Key facts.
- Constitutional Classifiers were red-teamed across thousands of hours and attempts, reducing jailbreak success from 86% to 4.4% but not to zero (Anthropic, 2025).
- Tool-poisoning benchmarks such as MCPTox systematize adversarial testing of real MCP servers (MCPTox, 2025).
- Adversarial testing has to be continuous because new attack techniques and new tools change the surface constantly.
Why isn't a one-time security audit enough?
Because the attack surface moves. New injection techniques appear, new tools get added, models get swapped, and each change can reopen a hole the last audit closed. A point-in-time review certifies the agent as it was, not as it's. Continuous red teaming, automated adversarial suites running against every change plus periodic human red teams, keeps the picture current. The Constitutional Classifiers result is the proof: even an enormous, sustained effort leaves a residual, so the work is never finished, only kept up.
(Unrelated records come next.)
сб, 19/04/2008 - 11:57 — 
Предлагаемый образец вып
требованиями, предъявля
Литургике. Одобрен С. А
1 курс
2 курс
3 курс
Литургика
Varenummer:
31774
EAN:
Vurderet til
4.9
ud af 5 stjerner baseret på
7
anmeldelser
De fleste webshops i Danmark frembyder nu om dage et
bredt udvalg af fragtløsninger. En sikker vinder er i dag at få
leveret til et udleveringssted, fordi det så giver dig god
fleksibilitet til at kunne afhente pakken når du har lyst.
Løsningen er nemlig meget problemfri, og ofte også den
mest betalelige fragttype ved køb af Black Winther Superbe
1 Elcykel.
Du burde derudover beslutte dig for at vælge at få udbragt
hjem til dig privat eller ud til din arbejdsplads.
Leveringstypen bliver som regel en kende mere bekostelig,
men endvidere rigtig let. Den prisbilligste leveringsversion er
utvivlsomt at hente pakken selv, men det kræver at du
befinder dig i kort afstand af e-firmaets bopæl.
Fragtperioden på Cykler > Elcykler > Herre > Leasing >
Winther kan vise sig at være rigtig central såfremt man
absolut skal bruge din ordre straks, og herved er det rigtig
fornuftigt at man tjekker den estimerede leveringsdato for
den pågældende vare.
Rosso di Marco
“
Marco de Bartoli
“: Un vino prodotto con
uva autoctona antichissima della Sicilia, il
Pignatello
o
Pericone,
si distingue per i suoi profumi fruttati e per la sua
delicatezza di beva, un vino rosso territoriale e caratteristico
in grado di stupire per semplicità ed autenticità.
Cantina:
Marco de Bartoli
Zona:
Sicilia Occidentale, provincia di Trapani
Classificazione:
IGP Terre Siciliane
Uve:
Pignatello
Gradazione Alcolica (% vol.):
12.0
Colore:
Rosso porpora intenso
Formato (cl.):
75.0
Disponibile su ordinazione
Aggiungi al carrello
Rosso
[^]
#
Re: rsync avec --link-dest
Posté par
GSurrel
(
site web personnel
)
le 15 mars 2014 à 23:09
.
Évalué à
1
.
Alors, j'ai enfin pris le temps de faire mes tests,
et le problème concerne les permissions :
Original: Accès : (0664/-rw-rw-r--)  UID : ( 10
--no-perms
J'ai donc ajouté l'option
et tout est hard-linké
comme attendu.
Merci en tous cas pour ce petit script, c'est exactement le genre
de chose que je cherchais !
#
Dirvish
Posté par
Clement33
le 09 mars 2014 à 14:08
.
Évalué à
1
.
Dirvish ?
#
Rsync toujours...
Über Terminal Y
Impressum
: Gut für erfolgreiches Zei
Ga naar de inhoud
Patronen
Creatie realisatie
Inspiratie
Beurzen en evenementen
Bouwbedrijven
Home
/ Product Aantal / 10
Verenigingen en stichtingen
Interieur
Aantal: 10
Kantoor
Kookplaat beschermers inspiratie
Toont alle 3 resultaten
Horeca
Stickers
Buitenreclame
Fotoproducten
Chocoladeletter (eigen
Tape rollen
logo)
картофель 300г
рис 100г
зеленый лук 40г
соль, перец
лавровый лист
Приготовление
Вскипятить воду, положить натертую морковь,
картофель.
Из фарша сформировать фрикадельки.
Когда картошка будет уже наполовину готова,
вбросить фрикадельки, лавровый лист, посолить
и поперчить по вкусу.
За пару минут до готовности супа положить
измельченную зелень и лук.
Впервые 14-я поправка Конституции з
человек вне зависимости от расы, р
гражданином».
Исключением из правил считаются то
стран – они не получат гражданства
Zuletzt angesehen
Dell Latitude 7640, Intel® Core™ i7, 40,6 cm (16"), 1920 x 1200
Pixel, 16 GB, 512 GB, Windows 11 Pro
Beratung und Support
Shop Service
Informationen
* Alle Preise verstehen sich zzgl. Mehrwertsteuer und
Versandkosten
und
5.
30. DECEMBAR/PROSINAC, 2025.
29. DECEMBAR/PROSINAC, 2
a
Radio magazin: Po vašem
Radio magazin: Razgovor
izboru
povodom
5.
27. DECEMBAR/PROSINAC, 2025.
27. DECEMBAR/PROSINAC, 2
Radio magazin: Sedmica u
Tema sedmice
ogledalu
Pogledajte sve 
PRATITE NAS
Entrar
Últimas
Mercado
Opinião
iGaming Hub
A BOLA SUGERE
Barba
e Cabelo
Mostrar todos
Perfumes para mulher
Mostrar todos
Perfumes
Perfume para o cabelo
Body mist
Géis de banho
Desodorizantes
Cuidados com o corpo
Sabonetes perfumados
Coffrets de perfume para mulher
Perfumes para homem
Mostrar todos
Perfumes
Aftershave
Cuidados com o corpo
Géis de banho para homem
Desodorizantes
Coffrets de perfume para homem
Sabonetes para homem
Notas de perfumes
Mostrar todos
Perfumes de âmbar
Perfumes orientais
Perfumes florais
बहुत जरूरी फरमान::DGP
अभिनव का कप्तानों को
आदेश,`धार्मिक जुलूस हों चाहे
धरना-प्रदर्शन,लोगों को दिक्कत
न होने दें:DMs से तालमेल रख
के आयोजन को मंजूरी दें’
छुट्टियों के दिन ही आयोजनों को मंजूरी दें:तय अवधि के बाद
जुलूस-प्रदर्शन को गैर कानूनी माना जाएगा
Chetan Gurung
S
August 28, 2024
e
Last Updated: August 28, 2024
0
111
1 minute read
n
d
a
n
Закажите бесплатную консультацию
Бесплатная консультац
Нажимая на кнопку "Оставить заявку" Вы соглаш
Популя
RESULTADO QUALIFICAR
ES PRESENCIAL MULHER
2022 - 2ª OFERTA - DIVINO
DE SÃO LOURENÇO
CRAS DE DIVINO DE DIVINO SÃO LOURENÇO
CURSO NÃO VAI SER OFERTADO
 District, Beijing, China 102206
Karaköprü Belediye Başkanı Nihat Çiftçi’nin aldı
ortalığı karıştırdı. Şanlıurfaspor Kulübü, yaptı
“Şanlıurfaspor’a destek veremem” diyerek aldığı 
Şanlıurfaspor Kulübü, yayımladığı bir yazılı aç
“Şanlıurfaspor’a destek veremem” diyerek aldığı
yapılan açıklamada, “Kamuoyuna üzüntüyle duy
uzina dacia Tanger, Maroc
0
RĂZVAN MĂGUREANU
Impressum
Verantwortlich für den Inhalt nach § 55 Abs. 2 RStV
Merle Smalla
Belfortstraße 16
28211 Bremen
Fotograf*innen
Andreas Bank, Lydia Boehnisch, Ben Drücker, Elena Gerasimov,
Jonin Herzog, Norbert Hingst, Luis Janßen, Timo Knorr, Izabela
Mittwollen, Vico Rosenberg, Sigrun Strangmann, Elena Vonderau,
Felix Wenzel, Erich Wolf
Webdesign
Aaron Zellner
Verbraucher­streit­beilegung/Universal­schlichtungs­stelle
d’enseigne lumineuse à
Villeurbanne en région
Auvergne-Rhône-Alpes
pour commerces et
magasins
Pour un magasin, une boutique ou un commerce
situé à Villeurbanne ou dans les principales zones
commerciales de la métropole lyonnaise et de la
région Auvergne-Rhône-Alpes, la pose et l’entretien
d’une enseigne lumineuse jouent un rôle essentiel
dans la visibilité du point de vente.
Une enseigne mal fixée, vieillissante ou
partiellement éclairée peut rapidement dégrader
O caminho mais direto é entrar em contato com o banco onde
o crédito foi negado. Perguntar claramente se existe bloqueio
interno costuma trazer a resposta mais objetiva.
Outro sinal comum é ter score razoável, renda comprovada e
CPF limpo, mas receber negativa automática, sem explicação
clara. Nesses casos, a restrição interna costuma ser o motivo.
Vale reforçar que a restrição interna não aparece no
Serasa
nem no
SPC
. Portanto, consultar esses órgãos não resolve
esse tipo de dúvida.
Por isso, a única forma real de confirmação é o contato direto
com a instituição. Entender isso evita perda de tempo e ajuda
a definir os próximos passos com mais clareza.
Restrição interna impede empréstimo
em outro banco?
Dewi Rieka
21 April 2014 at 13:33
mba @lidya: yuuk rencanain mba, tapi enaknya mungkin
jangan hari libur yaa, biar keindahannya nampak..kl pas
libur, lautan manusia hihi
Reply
One-time audit vs. continuous red teaming
| One-time audit | Continuous red teaming |
|---|---|
| Certifies a snapshot | Tests every change |
| Misses new techniques and tools | Catches surface shifts as they happen |
| False sense of done | Residual measured and tracked |
Constitutional Classifiers took thousands of red-team hours to reach 4.4%, not zero, and a stronger model won't end the incident: Crescendo still lands on GPT-4. (arXiv:2501.18837)
VibeModel's Pattern Intelligence Layer complements red teaming by detecting in production the attack patterns your tests are designed to surface, so a technique that slips past testing still shows up when it's used for real. You attack continuously and patch; we watch for what the attacks miss. Red teaming tells you the residual exists; we make sure the residual can't do harm unseen.
Frequently asked questions
How often should I red team?
Continuously for automated suites, on every meaningful change, plus periodic human red teams. The surface moves too fast for an annual review.
If even Anthropic leaves a residual, what's the point?
The point is to know the residual and contain it. You can't defend what you haven't measured, and red teaming is how you measure.